**REQUEST:**
Please swap "repo" for "repository" in everything from the line containing "This project is" down to the end of the data, and return only those lines with nothing else changed.

━━━━━ DATA FOR ANALYSIS

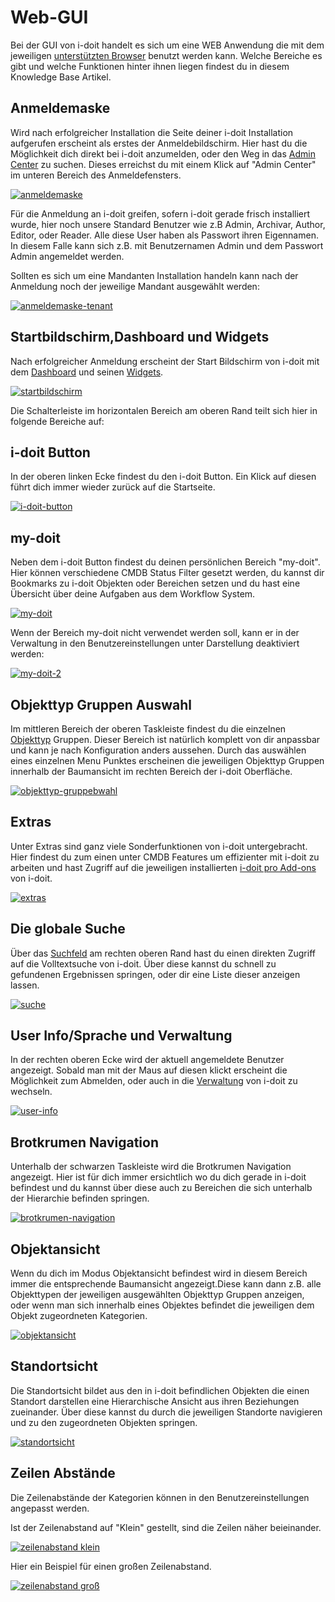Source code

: # Web-GUI

Bei der GUI von i-doit handelt es sich um eine WEB Anwendung die mit dem jeweiligen [unterstützten Browser](../installation/systemvoraussetzungen.md) benutzt werden kann. Welche Bereiche es gibt und welche Funktionen hinter ihnen liegen findest du in diesem Knowledge Base Artikel.

## Anmeldemaske

Wird nach erfolgreicher Installation die Seite deiner i-doit Installation aufgerufen erscheint als erstes der Anmeldebildschirm. Hier hast du die Möglichkeit dich direkt bei i-doit anzumelden, oder den Weg in das [Admin Center](../administration/admin-center.md) zu suchen. Dieses erreichst du mit einem Klick auf "Admin Center" im unteren Bereich des Anmeldefensters.

[![anmeldemaske](../assets/images/de/grundlagen/web-gui/1-web-gui.png)](../assets/images/de/grundlagen/web-gui/1-web-gui.png)

Für die Anmeldung an i-doit greifen, sofern i-doit gerade frisch installiert wurde, hier noch unsere Standard Benutzer wie z.B Admin, Archivar, Author, Editor, oder Reader. Alle diese User haben als Passwort ihren Eigennamen. In diesem Falle kann sich z.B. mit Benutzernamen Admin und dem Passwort Admin angemeldet werden.

Sollten es sich um eine Mandanten Installation handeln kann nach der Anmeldung noch der jeweilige Mandant ausgewählt werden:

[![anmeldemaske-tenant](../assets/images/de/grundlagen/web-gui/2-web-gui.png)](../assets/images/de/grundlagen/web-gui/2-web-gui.png)

## Startbildschirm,Dashboard und Widgets

Nach erfolgreicher Anmeldung erscheint der Start Bildschirm von i-doit mit dem [Dashboard](dashboard-und-widgets.md) und seinen [Widgets](dashboard-und-widgets.md).

[![startbildschirm](../assets/images/de/grundlagen/web-gui/3-web-gui.png)](../assets/images/de/grundlagen/web-gui/3-web-gui.png)

Die Schalterleiste im horizontalen Bereich am oberen Rand teilt sich hier in folgende Bereiche auf:

## i-doit Button

In der oberen linken Ecke findest du den i-doit Button. Ein Klick auf diesen führt dich immer wieder zurück auf die Startseite.

[![i-doit-button](../assets/images/de/grundlagen/web-gui/4-web-gui.png)](../assets/images/de/grundlagen/web-gui/4-web-gui.png)

## my-doit

Neben dem i-doit Button findest du deinen persönlichen Bereich "my-doit". Hier können verschiedene CMDB Status Filter gesetzt werden, du kannst dir Bookmarks zu i-doit Objekten oder Bereichen setzen und du hast eine Übersicht über deine Aufgaben aus dem Workflow System.

[![my-doit](../assets/images/de/grundlagen/web-gui/5-web-gui.png)](../assets/images/de/grundlagen/web-gui/5-web-gui.png)

Wenn der Bereich my-doit nicht verwendet werden soll, kann er in der Verwaltung in den Benutzereinstellungen unter Darstellung deaktiviert werden:

[![my-doit-2](../assets/images/de/grundlagen/web-gui/6-web-gui.png)](../assets/images/de/grundlagen/web-gui/6-web-gui.png)

## Objekttyp Gruppen Auswahl

Im mittleren Bereich der oberen Taskleiste findest du die einzelnen [Objekttyp](zurodnung-von-kategorien-zu-objekttypen.md) Gruppen. Dieser Bereich ist natürlich komplett von dir anpassbar und kann je nach Konfiguration anders aussehen. Durch das auswählen eines einzelnen Menu Punktes erscheinen die jeweiligen Objekttyp Gruppen innerhalb der Baumansicht im rechten Bereich der i-doit Oberfläche.

[![objekttyp-gruppebwahl](../assets/images/de/grundlagen/web-gui/7-web-gui.png)](../assets/images/de/grundlagen/web-gui/7-web-gui.png)

## Extras

Unter Extras sind ganz viele Sonderfunktionen von i-doit untergebracht. Hier findest du zum einen unter CMDB Features um effizienter mit i-doit zu arbeiten und hast Zugriff auf die jeweiligen installierten [i-doit pro Add-ons](../i-doit-pro-add-ons/i-diary.md) von i-doit.

[![extras](../assets/images/de/grundlagen/web-gui/8-web-gui.png)](../assets/images/de/grundlagen/web-gui/8-web-gui.png)

## Die globale Suche

Über das [Suchfeld](../effizientes-dokumentieren/suche.md) am rechten oberen Rand hast du einen direkten Zugriff auf die Volltextsuche von i-doit. Über diese kannst du schnell zu gefundenen Ergebnissen springen, oder dir eine Liste dieser anzeigen lassen.

[![suche](../assets/images/de/grundlagen/web-gui/9-web-gui.png)](../assets/images/de/grundlagen/web-gui/9-web-gui.png)

## User Info/Sprache und Verwaltung

In der rechten oberen Ecke wird der aktuell angemeldete Benutzer angezeigt. Sobald man mit der Maus auf diesen klickt erscheint die Möglichkeit zum Abmelden, oder auch in die [Verwaltung](../administration/verwaltung/index.md) von i-doit zu wechseln.

[![user-info](../assets/images/de/grundlagen/web-gui/10-web-gui.png)](../assets/images/de/grundlagen/web-gui/10-web-gui.png)

## Brotkrumen Navigation

Unterhalb der schwarzen Taskleiste wird die Brotkrumen Navigation angezeigt. Hier ist für dich immer ersichtlich wo du dich gerade in i-doit befindest und du kannst über diese auch zu Bereichen die sich unterhalb der Hierarchie befinden springen.

[![brotkrumen-navigation](../assets/images/de/grundlagen/web-gui/11-web-gui.png)](../assets/images/de/grundlagen/web-gui/11-web-gui.png)

## Objektansicht

Wenn du dich im Modus Objektansicht befindest wird in diesem Bereich immer die entsprechende Baumansicht angezeigt.Diese kann dann z.B. alle Objekttypen der jeweiligen ausgewählten Objekttyp Gruppen anzeigen, oder wenn man sich innerhalb eines Objektes befindet die jeweiligen dem Objekt zugeordneten Kategorien.

[![objektansicht](../assets/images/de/grundlagen/web-gui/12-web-gui.png)](../assets/images/de/grundlagen/web-gui/12-web-gui.png)

## Standortsicht

Die Standortsicht bildet aus den in i-doit befindlichen Objekten die einen Standort darstellen eine Hierarchische Ansicht aus ihren Beziehungen zueinander. Über diese kannst du durch die jeweiligen Standorte navigieren und zu den zugeordneten Objekten springen.

[![standortsicht](../assets/images/de/grundlagen/web-gui/13-web-gui.png)](../assets/images/de/grundlagen/web-gui/13-web-gui.png)

## Zeilen Abstände

Die Zeilenabstände der Kategorien können in den Benutzereinstellungen angepasst werden.

Ist der Zeilenabstand auf "Klein" gestellt, sind die Zeilen näher beieinander.

[![zeilenabstand klein](../assets/images/de/grundlagen/web-gui/14-gui.png)](../assets/images/de/grundlagen/web-gui/14-gui.png)

Hier ein Beispiel für einen großen Zeilenabstand.

[![zeilenabstand groß](../assets/images/de/grundlagen/web-gui/15-gui.png)](../assets/images/de/grundlagen/web-gui/15-gui.png)
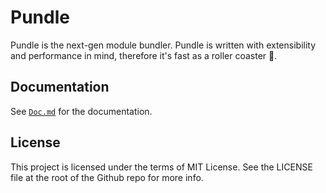 Pundle
=========

Pundle is the next-gen module bundler. Pundle is written with extensibility and performance in mind, therefore it's fast as a roller coaster :roller_coaster:.

## Documentation

See [`Doc.md`][Doc.md] for the documentation.

## License

This project is licensed under the terms of MIT License. See the LICENSE file at the root of the Github repo for more info.

[Doc.md]:https://github.com/motion/pundle/blob/master/packages/pundle/Doc.md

━━━━━━━━━━

**YOUR RESPONSE:**
This project is licensed under the terms of MIT License. See the LICENSE file at the root of the Github repository for more info.

[Doc.md]:https://github.com/motion/pundle/blob/master/packages/pundle/Doc.md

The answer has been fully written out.